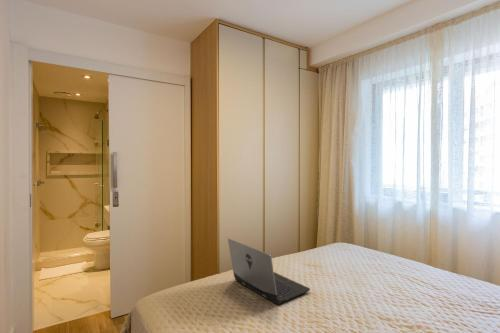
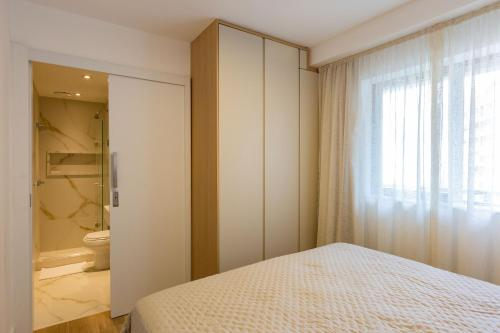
- laptop [227,238,311,305]
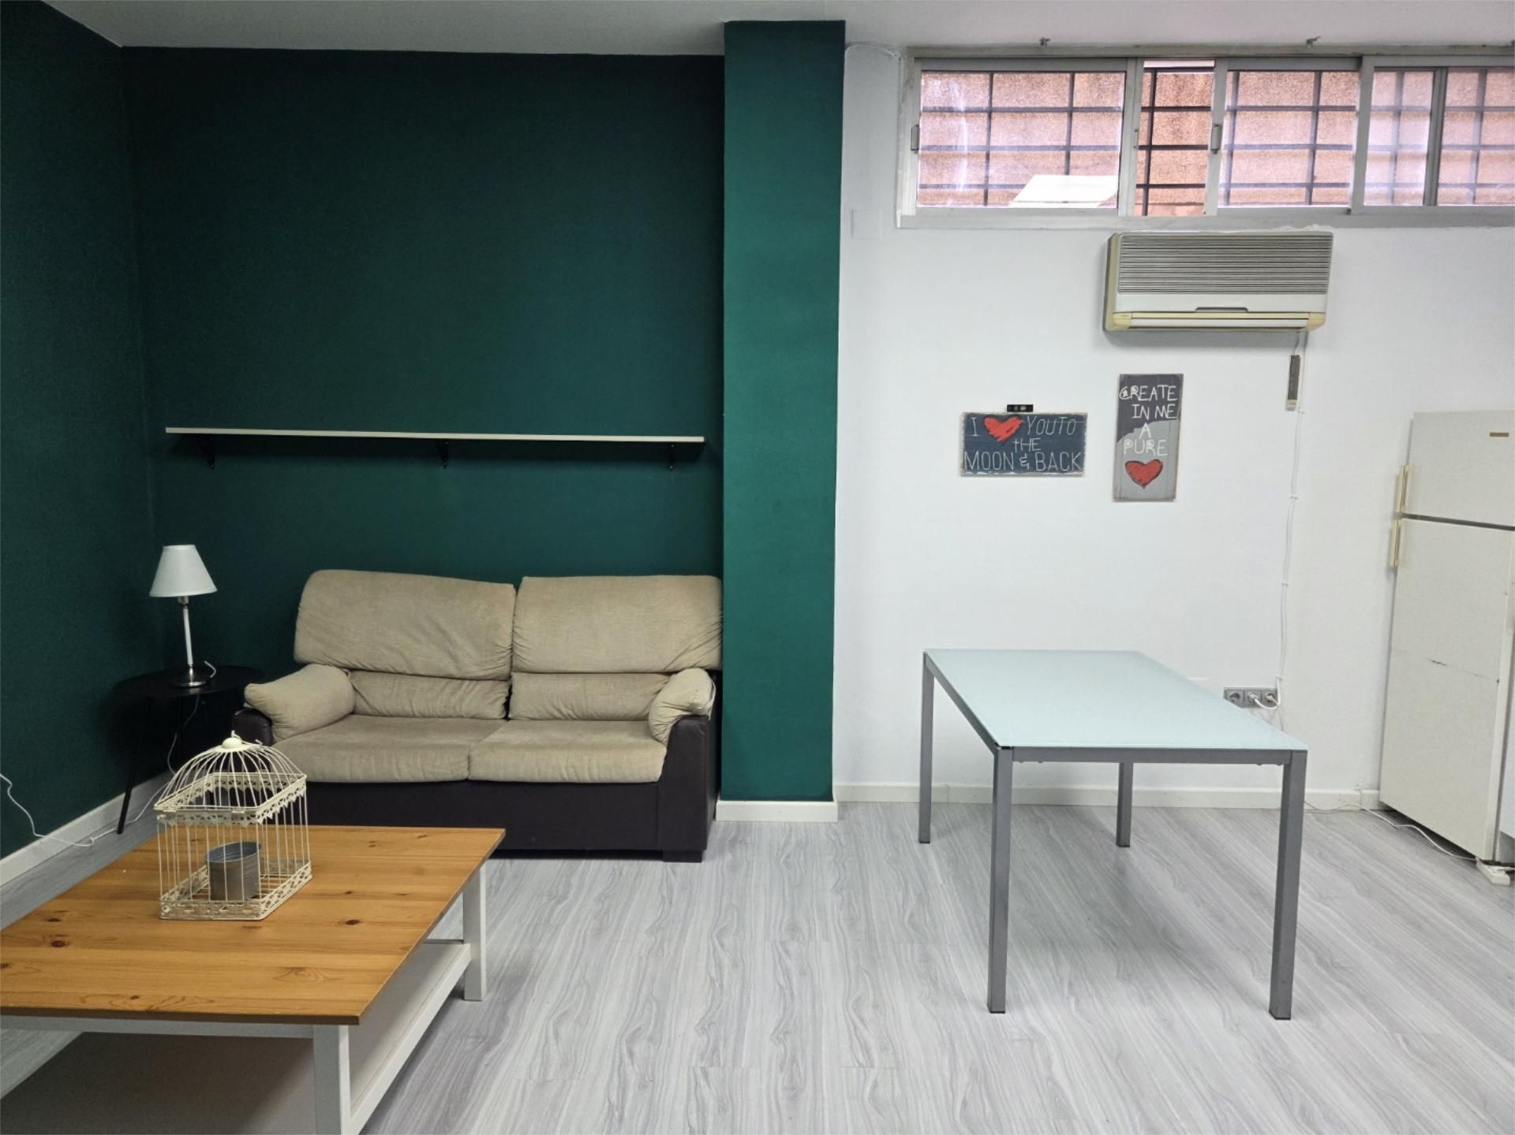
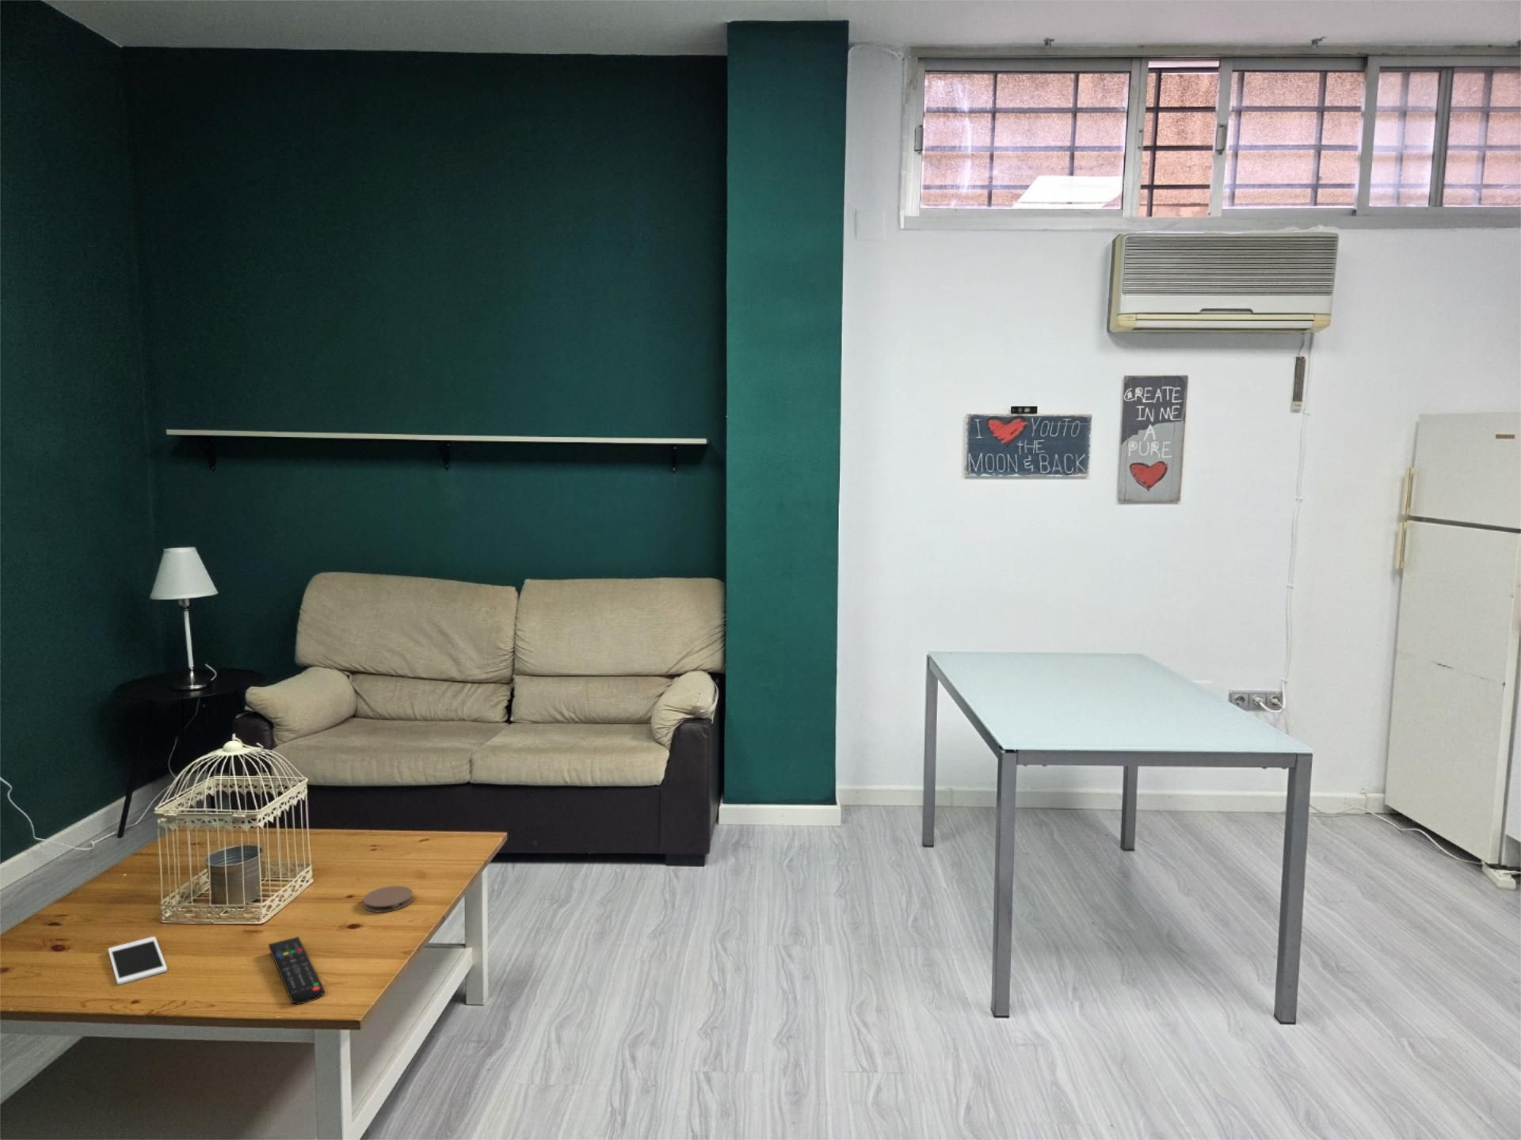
+ coaster [363,885,413,912]
+ cell phone [108,935,168,986]
+ remote control [268,935,325,1005]
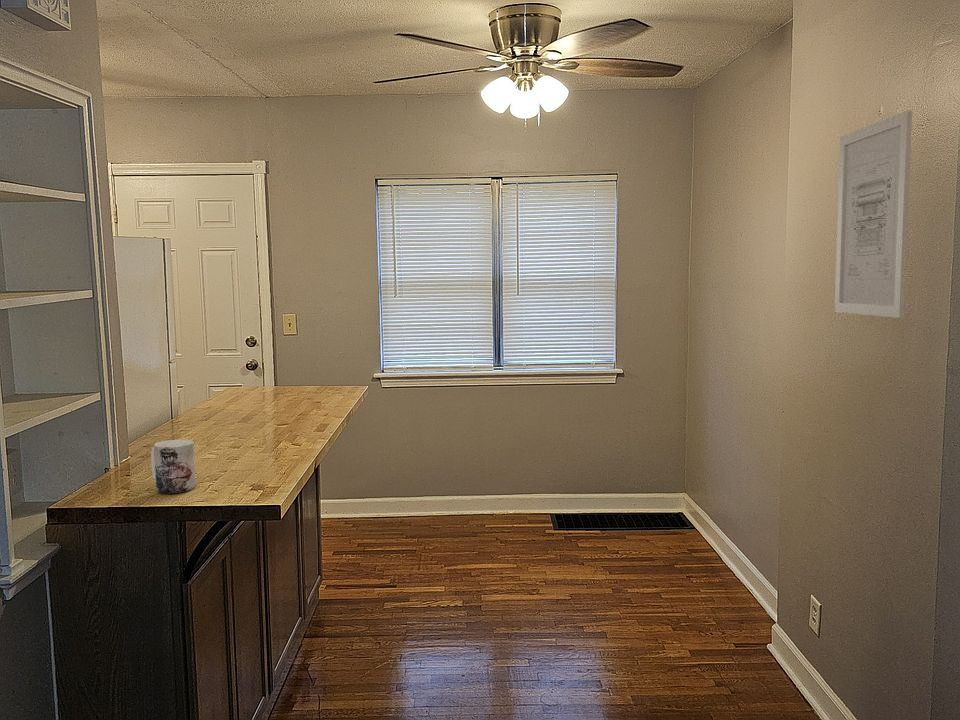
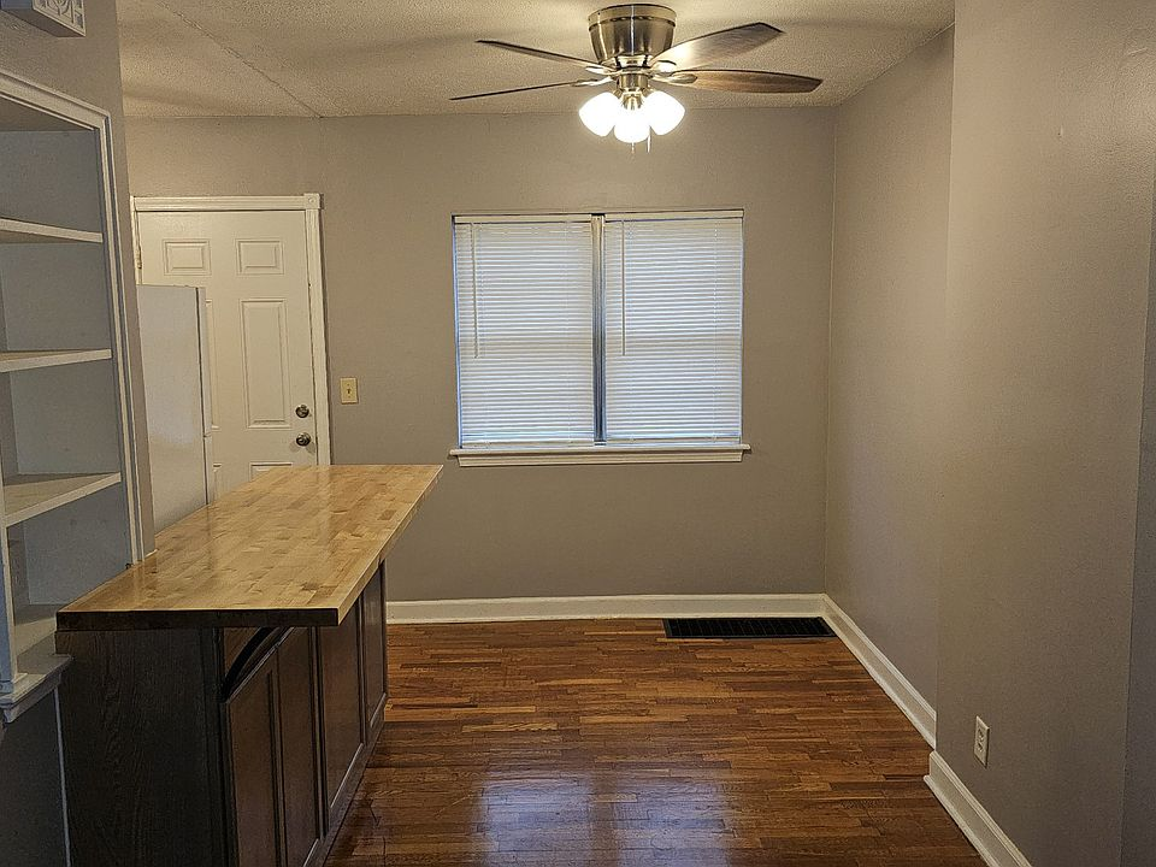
- wall art [834,110,913,319]
- mug [150,439,197,494]
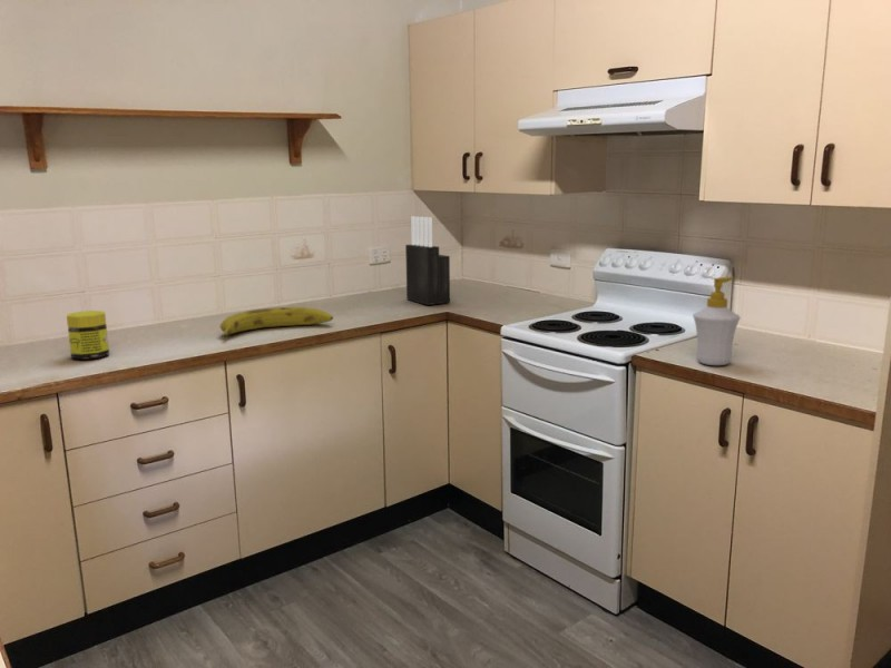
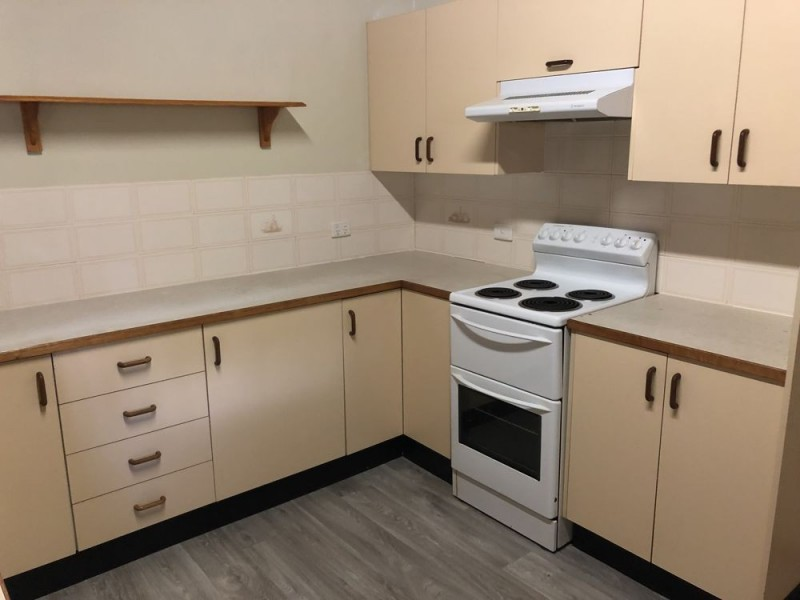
- knife block [404,215,451,306]
- soap bottle [692,276,742,366]
- jar [66,310,110,361]
- fruit [219,306,334,337]
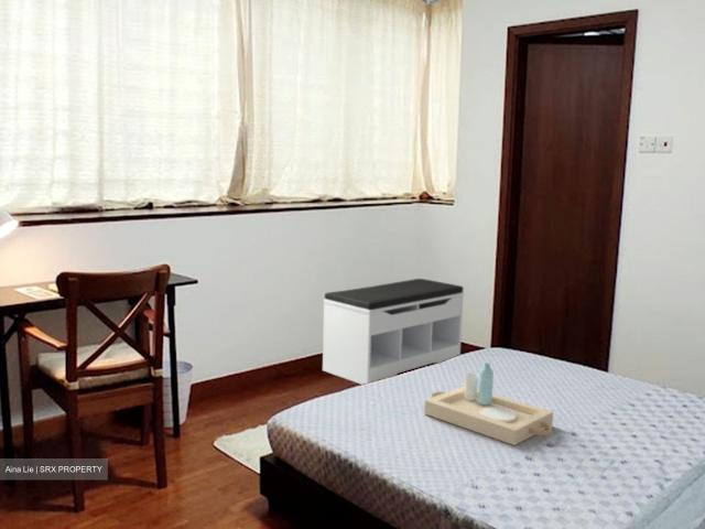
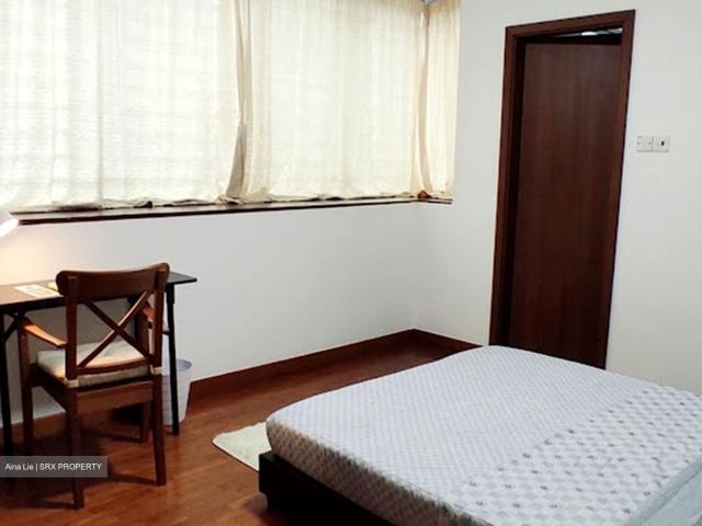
- serving tray [423,363,554,446]
- bench [322,278,465,386]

Prompt: Could you transcribe every entry above exactly, leaving out the images?

Finished task:
- laptop [227,238,311,305]
+ coaster [363,885,413,912]
+ cell phone [108,935,168,986]
+ remote control [268,935,325,1005]
- wall art [834,110,913,319]
- mug [150,439,197,494]
- knife block [404,215,451,306]
- soap bottle [692,276,742,366]
- jar [66,310,110,361]
- fruit [219,306,334,337]
- serving tray [423,363,554,446]
- bench [322,278,465,386]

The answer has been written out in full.